PROMPT: Exactly the lines below from the one with "Girl's Crochet Effect Cotton&Cashmere Sweater" up to and including the one with "85% BCI COTTON" make up the answer, with nothing else added.

——————————

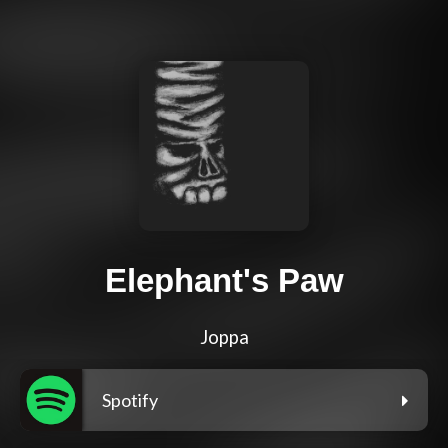
Elephant's Paw
Joppa
Spotify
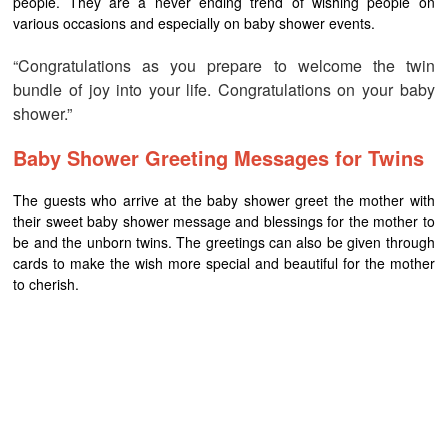
people. They are a never ending trend of wishing people on
various occasions and especially on baby shower events.
“Congratulations as you prepare to welcome the twin
bundle of joy into your life. Congratulations on your baby
shower.”
Baby Shower Greeting Messages for Twins
The guests who arrive at the baby shower greet the mother with
their sweet baby shower message and blessings for the mother to
be and the unborn twins. The greetings can also be given through
cards to make the wish more special and beautiful for the mother
to cherish.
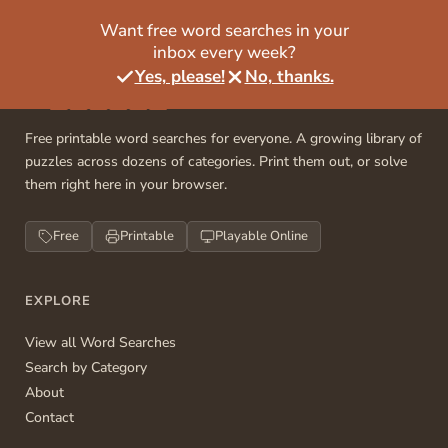
Want free word searches in your
inbox every week?
Yes, please!
No, thanks.
Free printable word searches for everyone. A growing library of
puzzles across dozens of categories. Print them out, or solve
them right here in your browser.
Free
Printable
Playable Online
EXPLORE
View all Word Searches
Search by Category
About
Contact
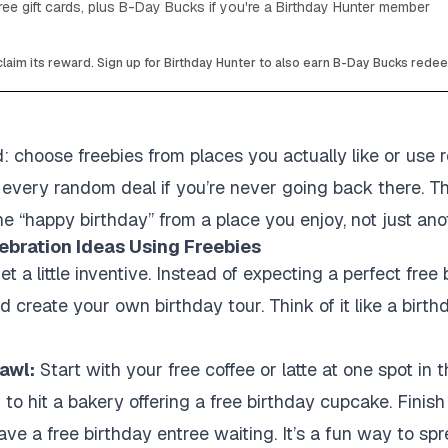
ee gift cards, plus B-Day Bucks if you're a Birthday Hunter member
laim its reward. Sign up for Birthday Hunter to also earn B-Day Bucks rede
: choose freebies from places you actually like or use re
or every random deal if you’re never going back there. T
ne “happy birthday” from a place you enjoy, not just ano
ebration Ideas Using Freebies
 a little inventive. Instead of expecting a perfect free
nd create your own birthday tour. Think of it like a bir
awl:
Start with your free coffee or latte at one spot in
n to hit a bakery offering a free birthday cupcake. Finis
ve a free birthday entree waiting. It’s a fun way to spr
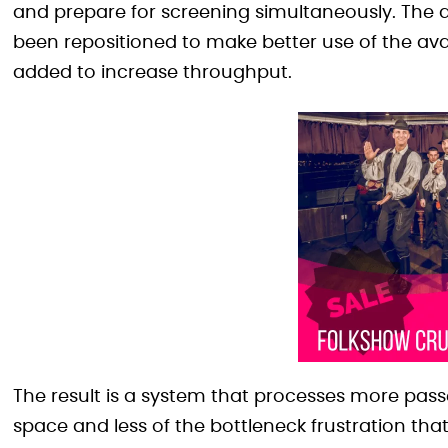
and prepare for screening simultaneously. The
been repositioned to make better use of the av
added to increase throughput.
The result is a system that processes more passe
space and less of the bottleneck frustration tha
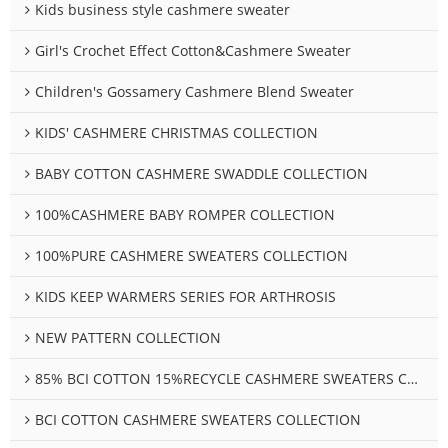
Kids business style cashmere sweater
Girl's Crochet Effect Cotton&Cashmere Sweater
Children's Gossamery Cashmere Blend Sweater
KIDS' CASHMERE CHRISTMAS COLLECTION
BABY COTTON CASHMERE SWADDLE COLLECTION
100%CASHMERE BABY ROMPER COLLECTION
100%PURE CASHMERE SWEATERS COLLECTION
KIDS KEEP WARMERS SERIES FOR ARTHROSIS
NEW PATTERN COLLECTION
85% BCI COTTON 15%RECYCLE CASHMERE SWEATERS COLLECTION
BCI COTTON CASHMERE SWEATERS COLLECTION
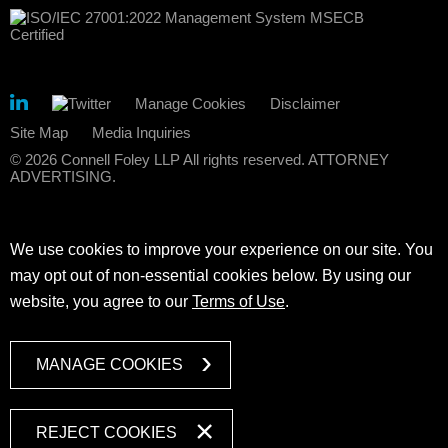
Manage Cookies
Disclaimer
Site Map
Media Inquiries
© 2026 Connell Foley LLP All rights reserved. ATTORNEY
ADVERTISING.
We use cookies to improve your experience on our site. You
may opt out of non-essential cookies below. By using our
website, you agree to our
Terms of Use
.
MANAGE COOKIES
REJECT COOKIES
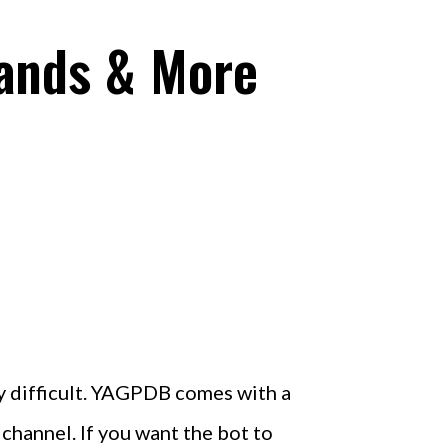
ands & More
ly difficult. YAGPDB comes with a
hannel. If you want the bot to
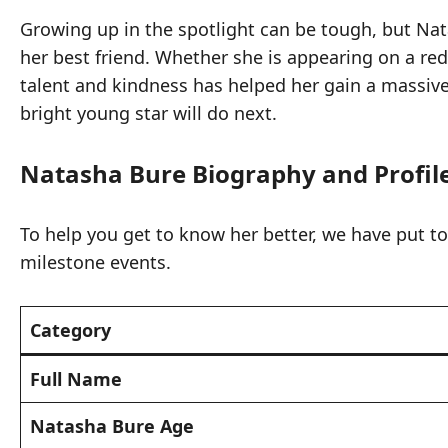
Growing up in the spotlight can be tough, but Nat
her best friend. Whether she is appearing on a red
talent and kindness has helped her gain a massive 
bright young star will do next.
Natasha Bure Biography and Profil
To help you get to know her better, we have put toge
milestone events.
Category
Full Name
Natasha Bure Age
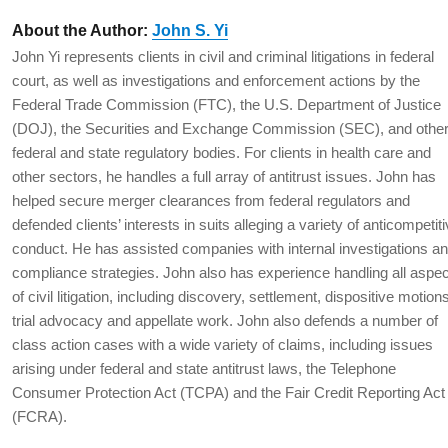
About the Author:
John S. Yi
John Yi represents clients in civil and criminal litigations in federal
court, as well as investigations and enforcement actions by the
Federal Trade Commission (FTC), the U.S. Department of Justice
(DOJ), the Securities and Exchange Commission (SEC), and othe
federal and state regulatory bodies. For clients in health care and
other sectors, he handles a full array of antitrust issues. John has
helped secure merger clearances from federal regulators and
defended clients’ interests in suits alleging a variety of anticompetit
conduct. He has assisted companies with internal investigations a
compliance strategies. John also has experience handling all aspe
of civil litigation, including discovery, settlement, dispositive motion
trial advocacy and appellate work. John also defends a number of
class action cases with a wide variety of claims, including issues
arising under federal and state antitrust laws, the Telephone
Consumer Protection Act (TCPA) and the Fair Credit Reporting Act
(FCRA).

——————————

ANSWER SPACE:
Girl's Crochet Effect Cotton&Cashmere Sweater
Children's Gossamery Cashmere Blend Sweater
KIDS' CASHMERE CHRISTMAS COLLECTION
BABY COTTON CASHMERE SWADDLE COLLECTION
100%CASHMERE BABY ROMPER COLLECTION
100%PURE CASHMERE SWEATERS COLLECTION
KIDS KEEP WARMERS SERIES FOR ARTHROSIS
NEW PATTERN COLLECTION
85% BCI COTTON 15%RECYCLE CASHMERE SWEATERS COLLECTION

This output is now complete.